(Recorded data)

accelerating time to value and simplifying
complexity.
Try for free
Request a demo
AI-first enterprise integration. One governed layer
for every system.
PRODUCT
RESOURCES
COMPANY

■ What to work on ■
Reproduce the lines from the one with "complexity." to the end of the data exactly, leaving out every earlier line.

■ Exercise solution ■
complexity.
Try for free
Request a demo
AI-first enterprise integration. One governed layer
for every system.
PRODUCT
RESOURCES
COMPANY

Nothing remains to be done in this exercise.